Exercise goal | Return, from the data below, each line that contains the word "blue".

(Saved entries)

=======

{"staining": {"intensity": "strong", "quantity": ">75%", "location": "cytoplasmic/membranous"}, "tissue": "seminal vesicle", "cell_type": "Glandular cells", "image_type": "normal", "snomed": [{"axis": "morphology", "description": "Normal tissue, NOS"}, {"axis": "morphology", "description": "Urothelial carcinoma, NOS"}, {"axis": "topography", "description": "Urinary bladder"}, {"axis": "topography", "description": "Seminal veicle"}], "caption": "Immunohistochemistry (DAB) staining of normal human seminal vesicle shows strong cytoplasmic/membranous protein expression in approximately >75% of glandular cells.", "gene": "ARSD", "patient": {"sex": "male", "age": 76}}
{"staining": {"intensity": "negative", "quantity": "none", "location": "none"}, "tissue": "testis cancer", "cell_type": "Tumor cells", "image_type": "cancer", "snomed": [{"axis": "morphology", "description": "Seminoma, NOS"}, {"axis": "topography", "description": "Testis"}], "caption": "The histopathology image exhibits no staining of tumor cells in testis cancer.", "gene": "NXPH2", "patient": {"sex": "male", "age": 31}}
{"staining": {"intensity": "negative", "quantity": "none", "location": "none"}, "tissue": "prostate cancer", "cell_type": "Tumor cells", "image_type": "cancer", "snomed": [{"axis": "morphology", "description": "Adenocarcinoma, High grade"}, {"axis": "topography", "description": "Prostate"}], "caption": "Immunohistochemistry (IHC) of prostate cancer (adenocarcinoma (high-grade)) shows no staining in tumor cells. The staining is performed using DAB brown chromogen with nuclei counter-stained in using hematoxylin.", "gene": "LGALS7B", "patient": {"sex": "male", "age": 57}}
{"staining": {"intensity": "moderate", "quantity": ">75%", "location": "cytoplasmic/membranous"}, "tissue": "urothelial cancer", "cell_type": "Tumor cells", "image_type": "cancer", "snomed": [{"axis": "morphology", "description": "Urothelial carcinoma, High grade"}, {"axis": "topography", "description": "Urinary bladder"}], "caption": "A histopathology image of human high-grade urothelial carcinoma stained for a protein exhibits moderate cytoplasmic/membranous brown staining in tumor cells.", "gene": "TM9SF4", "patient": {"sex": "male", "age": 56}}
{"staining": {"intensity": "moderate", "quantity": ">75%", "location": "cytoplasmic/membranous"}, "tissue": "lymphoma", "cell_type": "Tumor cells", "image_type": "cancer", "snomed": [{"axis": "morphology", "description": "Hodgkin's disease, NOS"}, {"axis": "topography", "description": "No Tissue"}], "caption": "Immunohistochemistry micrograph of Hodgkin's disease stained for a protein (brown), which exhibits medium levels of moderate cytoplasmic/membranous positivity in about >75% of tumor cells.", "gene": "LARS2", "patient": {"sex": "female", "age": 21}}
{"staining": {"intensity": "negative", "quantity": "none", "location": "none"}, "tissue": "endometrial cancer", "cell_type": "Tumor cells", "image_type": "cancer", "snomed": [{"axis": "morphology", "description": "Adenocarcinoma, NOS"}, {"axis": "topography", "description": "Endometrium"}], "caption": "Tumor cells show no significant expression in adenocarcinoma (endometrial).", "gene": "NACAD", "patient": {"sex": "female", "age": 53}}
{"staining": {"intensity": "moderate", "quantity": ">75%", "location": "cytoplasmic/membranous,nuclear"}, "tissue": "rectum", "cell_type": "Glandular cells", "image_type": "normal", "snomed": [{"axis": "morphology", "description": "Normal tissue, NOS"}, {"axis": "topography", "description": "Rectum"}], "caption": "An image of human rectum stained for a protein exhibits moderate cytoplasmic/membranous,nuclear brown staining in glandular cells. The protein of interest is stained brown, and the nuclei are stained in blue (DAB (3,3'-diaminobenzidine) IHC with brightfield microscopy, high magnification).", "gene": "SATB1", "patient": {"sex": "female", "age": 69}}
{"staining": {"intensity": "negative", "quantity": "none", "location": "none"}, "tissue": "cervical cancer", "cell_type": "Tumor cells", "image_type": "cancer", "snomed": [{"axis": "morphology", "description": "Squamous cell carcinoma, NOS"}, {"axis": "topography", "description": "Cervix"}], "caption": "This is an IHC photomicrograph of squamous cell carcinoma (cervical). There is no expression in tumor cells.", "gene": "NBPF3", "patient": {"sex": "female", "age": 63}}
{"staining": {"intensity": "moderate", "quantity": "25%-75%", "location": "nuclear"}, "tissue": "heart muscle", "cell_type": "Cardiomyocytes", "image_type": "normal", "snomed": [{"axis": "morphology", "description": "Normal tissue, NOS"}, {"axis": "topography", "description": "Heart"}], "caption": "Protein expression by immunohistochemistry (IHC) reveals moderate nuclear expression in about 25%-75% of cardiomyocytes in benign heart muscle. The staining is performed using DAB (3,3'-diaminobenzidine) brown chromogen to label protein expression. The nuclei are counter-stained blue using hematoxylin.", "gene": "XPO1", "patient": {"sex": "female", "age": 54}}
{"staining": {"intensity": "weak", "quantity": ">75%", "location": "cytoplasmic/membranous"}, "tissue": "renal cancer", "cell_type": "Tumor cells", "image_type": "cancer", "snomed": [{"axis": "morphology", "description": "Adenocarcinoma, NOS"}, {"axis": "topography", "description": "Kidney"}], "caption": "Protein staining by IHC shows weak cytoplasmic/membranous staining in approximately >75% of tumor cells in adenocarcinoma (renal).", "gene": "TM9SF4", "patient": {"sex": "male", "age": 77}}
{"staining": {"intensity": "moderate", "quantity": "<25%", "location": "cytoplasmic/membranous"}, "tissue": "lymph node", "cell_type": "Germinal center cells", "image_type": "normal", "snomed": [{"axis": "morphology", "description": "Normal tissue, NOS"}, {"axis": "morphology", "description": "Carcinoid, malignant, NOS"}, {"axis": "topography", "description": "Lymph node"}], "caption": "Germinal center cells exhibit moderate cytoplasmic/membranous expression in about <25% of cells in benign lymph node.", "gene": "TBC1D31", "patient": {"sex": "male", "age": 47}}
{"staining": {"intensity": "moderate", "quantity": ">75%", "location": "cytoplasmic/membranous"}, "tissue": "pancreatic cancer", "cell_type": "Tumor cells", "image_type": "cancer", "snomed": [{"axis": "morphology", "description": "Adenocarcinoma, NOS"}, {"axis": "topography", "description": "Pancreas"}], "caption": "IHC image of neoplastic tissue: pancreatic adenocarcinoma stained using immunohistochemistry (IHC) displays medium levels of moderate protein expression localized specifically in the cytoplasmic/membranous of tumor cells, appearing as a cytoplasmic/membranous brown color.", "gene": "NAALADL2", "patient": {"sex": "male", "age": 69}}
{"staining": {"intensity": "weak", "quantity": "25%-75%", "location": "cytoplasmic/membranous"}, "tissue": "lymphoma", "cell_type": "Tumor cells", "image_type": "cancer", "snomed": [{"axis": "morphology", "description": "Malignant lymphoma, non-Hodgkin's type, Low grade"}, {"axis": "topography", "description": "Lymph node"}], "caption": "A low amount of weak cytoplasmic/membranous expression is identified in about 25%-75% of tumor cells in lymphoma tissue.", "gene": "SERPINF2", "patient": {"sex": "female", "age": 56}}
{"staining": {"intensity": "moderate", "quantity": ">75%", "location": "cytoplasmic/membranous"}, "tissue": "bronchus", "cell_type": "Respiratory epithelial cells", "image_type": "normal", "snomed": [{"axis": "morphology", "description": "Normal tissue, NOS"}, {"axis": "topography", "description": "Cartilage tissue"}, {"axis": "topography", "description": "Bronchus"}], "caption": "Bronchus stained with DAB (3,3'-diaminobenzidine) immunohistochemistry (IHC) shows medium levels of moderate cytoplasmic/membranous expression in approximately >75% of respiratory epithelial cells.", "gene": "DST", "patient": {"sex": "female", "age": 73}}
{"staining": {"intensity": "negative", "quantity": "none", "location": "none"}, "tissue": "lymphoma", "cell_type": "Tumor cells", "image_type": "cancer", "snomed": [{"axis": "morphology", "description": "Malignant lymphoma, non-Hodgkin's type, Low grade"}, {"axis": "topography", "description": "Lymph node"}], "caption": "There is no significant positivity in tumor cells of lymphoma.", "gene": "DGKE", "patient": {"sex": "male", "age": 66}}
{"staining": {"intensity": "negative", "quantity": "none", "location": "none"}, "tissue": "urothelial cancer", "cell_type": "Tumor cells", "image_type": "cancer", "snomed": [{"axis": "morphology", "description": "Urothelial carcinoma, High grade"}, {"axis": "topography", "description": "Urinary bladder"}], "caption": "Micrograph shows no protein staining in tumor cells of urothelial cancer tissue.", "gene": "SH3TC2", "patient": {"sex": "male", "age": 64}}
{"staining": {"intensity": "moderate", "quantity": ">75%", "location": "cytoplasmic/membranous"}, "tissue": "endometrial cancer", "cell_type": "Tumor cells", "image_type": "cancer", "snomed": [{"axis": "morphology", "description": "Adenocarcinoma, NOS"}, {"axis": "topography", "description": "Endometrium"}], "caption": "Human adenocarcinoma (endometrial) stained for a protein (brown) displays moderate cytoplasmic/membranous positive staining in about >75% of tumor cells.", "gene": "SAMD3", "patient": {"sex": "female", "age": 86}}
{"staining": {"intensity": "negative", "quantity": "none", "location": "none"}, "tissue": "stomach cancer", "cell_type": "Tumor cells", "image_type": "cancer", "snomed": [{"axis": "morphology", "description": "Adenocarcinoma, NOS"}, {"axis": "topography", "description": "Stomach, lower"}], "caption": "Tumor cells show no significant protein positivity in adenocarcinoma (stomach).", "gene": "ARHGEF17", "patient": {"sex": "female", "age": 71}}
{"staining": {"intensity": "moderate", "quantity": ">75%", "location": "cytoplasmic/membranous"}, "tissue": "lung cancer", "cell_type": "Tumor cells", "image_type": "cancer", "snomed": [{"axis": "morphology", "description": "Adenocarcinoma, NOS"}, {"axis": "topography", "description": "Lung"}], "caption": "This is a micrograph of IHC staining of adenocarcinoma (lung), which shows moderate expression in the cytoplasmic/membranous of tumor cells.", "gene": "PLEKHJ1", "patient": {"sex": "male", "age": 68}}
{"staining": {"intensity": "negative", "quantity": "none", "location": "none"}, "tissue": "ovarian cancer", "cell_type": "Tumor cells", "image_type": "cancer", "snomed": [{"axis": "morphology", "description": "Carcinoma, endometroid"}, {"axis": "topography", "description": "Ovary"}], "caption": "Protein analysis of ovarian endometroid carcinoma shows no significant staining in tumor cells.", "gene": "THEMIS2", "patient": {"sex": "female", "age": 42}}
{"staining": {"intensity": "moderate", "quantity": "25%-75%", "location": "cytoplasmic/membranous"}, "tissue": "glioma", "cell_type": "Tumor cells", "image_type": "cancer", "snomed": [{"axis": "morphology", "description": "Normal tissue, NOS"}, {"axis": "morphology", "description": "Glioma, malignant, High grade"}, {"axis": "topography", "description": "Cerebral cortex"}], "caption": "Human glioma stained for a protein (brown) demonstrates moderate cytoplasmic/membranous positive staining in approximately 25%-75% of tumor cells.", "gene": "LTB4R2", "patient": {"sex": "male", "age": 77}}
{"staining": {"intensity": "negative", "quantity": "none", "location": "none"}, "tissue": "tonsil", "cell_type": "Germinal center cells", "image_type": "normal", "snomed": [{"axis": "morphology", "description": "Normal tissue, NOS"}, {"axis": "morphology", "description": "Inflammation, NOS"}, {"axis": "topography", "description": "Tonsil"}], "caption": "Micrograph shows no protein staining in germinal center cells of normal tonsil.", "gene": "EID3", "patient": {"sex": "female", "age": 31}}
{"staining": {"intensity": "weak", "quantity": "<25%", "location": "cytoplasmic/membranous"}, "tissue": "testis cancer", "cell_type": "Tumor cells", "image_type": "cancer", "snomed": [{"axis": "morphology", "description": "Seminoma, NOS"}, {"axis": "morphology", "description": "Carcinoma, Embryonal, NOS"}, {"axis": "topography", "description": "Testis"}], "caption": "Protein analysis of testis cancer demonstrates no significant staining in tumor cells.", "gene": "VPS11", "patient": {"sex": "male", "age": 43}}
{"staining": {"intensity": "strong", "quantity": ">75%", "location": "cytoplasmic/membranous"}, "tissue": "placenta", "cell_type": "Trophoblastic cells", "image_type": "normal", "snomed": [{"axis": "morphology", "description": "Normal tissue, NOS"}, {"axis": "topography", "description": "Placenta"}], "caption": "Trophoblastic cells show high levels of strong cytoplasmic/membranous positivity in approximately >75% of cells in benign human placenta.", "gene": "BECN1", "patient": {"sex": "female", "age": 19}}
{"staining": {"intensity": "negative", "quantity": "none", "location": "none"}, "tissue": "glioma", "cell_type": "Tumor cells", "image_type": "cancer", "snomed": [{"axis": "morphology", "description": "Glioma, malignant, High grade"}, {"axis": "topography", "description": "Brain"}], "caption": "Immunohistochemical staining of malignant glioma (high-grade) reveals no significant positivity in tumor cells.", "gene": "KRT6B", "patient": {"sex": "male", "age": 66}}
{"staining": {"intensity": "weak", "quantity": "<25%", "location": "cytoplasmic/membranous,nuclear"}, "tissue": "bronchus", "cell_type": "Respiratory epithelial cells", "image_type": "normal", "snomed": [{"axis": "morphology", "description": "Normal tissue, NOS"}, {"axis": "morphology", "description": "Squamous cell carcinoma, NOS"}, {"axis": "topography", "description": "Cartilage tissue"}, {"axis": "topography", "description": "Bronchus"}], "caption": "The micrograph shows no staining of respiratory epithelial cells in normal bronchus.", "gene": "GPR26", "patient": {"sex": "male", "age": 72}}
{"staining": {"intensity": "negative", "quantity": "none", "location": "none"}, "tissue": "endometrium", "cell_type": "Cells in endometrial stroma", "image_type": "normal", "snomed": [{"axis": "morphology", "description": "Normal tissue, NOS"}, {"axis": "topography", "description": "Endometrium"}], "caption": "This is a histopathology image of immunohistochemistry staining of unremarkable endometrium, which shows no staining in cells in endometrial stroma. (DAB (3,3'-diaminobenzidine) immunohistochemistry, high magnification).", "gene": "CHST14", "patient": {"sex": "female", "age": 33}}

=======

Task output |
{"staining": {"intensity": "moderate", "quantity": ">75%", "location": "cytoplasmic/membranous,nuclear"}, "tissue": "rectum", "cell_type": "Glandular cells", "image_type": "normal", "snomed": [{"axis": "morphology", "description": "Normal tissue, NOS"}, {"axis": "topography", "description": "Rectum"}], "caption": "An image of human rectum stained for a protein exhibits moderate cytoplasmic/membranous,nuclear brown staining in glandular cells. The protein of interest is stained brown, and the nuclei are stained in blue (DAB (3,3'-diaminobenzidine) IHC with brightfield microscopy, high magnification).", "gene": "SATB1", "patient": {"sex": "female", "age": 69}}
{"staining": {"intensity": "moderate", "quantity": "25%-75%", "location": "nuclear"}, "tissue": "heart muscle", "cell_type": "Cardiomyocytes", "image_type": "normal", "snomed": [{"axis": "morphology", "description": "Normal tissue, NOS"}, {"axis": "topography", "description": "Heart"}], "caption": "Protein expression by immunohistochemistry (IHC) reveals moderate nuclear expression in about 25%-75% of cardiomyocytes in benign heart muscle. The staining is performed using DAB (3,3'-diaminobenzidine) brown chromogen to label protein expression. The nuclei are counter-stained blue using hematoxylin.", "gene": "XPO1", "patient": {"sex": "female", "age": 54}}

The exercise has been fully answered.